Online taxi outfit Uber has decided that the best way to win the hearts and minds of people is to research into the lives of journalists who write nasty stories about them.
Uber is having problems with countries banning its service and it blames journalists writing nasty stories about them.
Now a senior executive at Uber suggested to Buzzfeed the company should consider hiring a team of opposition researchers to dig up dirt on its critics in the media.
Emil Michael is specifically keen to spread details of the personal life of a female journalist who has criticised the company.
Michael said he made the comments in a conversation he believed was off the record. In a statement through Uber Monday evening, he said he regretted them and that they didn’t reflect his or the company’s views.
Uber’s relationship with the media and the image of its management team, is not the best. They have been cast as insensitive and hyper-aggressive.
Michael, who has been at Uber for more than a year as its senior vice president of business, told of his plans at a dinner party attended by an influential New York crowd including actor Ed Norton and publisher Arianna Huffington. The dinner was hosted by Ian Osborne, a former adviser to British Prime Minister David Cameron and consultant to the company.
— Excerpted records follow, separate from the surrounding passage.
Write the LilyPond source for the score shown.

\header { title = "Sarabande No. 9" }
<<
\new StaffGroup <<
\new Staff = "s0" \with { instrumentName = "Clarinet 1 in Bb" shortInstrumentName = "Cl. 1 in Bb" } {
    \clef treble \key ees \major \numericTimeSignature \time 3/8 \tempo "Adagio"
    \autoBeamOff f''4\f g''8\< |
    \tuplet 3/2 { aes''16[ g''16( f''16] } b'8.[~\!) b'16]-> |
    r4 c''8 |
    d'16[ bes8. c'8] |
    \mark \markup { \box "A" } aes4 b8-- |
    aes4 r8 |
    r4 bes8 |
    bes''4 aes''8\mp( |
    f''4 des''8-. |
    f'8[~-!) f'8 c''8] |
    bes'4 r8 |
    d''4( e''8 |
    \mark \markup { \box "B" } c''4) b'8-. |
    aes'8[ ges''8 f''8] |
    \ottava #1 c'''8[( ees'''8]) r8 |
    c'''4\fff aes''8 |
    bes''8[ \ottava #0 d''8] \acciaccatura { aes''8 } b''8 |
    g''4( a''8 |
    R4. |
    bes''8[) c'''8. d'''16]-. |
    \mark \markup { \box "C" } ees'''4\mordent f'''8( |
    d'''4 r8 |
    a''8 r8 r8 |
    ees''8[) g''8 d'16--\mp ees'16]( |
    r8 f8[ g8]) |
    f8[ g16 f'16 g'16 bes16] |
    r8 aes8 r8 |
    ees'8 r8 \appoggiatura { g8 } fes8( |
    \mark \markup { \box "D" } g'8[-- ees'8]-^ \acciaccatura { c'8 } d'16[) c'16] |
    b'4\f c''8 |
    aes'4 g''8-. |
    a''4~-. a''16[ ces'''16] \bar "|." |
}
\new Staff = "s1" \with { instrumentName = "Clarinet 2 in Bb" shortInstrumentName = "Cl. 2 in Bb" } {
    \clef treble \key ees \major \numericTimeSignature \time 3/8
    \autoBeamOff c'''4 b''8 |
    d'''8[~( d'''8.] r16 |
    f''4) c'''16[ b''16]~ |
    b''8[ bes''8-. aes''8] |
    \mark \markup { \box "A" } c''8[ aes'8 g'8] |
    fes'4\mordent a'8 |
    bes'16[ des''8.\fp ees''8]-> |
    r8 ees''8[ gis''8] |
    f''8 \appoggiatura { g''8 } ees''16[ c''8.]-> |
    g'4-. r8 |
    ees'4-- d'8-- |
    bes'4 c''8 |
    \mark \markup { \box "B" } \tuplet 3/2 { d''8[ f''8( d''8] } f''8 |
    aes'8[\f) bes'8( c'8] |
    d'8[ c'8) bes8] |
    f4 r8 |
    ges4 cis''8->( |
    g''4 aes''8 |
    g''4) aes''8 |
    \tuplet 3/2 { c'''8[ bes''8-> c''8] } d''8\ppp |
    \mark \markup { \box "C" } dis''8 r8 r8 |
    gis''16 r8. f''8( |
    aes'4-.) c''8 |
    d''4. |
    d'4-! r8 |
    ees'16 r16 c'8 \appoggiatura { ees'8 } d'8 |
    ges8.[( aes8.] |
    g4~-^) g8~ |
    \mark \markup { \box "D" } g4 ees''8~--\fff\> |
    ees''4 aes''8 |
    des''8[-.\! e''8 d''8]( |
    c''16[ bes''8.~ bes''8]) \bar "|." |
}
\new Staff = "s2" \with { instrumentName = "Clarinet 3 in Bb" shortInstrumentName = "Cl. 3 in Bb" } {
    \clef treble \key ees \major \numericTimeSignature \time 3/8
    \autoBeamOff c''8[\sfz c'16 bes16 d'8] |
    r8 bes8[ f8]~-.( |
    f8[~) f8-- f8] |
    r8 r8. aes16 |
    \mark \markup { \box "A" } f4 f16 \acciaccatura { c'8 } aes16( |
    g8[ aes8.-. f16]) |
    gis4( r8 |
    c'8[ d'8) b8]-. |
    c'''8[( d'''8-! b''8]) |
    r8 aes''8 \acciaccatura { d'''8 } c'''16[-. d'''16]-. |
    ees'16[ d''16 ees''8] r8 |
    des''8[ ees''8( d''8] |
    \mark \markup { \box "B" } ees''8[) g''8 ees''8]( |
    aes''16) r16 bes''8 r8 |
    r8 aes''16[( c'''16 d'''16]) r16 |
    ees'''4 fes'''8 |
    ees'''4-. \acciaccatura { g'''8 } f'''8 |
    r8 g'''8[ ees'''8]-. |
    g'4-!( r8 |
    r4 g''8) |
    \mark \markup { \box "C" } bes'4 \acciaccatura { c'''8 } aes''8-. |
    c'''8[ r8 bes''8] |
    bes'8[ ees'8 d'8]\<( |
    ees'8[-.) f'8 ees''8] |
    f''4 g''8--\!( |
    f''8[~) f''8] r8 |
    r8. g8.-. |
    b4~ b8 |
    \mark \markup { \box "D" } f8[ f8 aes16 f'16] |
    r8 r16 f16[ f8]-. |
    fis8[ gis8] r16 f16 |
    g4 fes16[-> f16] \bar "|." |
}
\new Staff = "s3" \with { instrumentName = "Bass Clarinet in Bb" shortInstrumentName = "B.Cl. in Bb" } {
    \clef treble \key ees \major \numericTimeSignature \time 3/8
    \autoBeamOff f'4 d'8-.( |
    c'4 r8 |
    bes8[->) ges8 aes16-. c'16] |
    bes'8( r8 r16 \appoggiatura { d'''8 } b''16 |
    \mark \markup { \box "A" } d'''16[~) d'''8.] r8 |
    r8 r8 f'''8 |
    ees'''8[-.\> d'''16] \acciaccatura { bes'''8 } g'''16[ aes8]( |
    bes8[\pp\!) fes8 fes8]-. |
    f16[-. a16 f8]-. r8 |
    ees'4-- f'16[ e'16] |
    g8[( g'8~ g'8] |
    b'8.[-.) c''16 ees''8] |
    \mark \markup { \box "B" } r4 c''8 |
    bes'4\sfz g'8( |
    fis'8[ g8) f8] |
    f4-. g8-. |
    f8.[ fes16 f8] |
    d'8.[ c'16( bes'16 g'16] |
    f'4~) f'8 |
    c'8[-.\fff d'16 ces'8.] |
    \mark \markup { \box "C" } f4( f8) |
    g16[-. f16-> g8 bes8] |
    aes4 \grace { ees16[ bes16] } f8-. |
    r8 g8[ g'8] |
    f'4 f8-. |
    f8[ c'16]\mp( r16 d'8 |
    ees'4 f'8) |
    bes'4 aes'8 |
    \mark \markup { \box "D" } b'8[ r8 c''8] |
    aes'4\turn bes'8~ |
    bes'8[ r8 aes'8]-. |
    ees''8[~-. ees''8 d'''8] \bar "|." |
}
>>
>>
At the dinner, Uber CEO and founder Travis Kalanick made the case that he has been miscast as an ideologue and as insensitive to driver and rider complaints, while in fact he has been building a transformative company.
Michael said talked about spending “a million dollars” to hire four top opposition researchers and four journalists to help Uber fight back against the press. Apparently they would look into “your personal lives, your families,” and give the media a taste of its own medicine.
Michael was particularly focused on Sarah Lacy, the editor of the Silicon Valley website PandoDaily, who recently accused Uber of “sexism and misogyny.” She wrote that she was deleting her Uber app after BuzzFeed News reported that Uber appeared to be working with a French escort service. “I don’t know how many more signals we need that the company simply doesn’t respect us or prioritize our safety,” she wrote.
Michael was furious and said that women are far more likely to get assaulted by taxi drivers than Uber drivers. He said that he thought Lacy should be held “personally responsible” for any woman who followed her lead in deleting Uber and was then sexually assaulted.
Uber’s dirt-diggers, Michael said, could expose Lacy. They could, in particular, prove a particular and very specific claim about her personal life.
Michael at no point suggested that Uber has actually hired opposition researchers, or that it plans to. He cast it as something that would make sense, that the company would be justified in doing.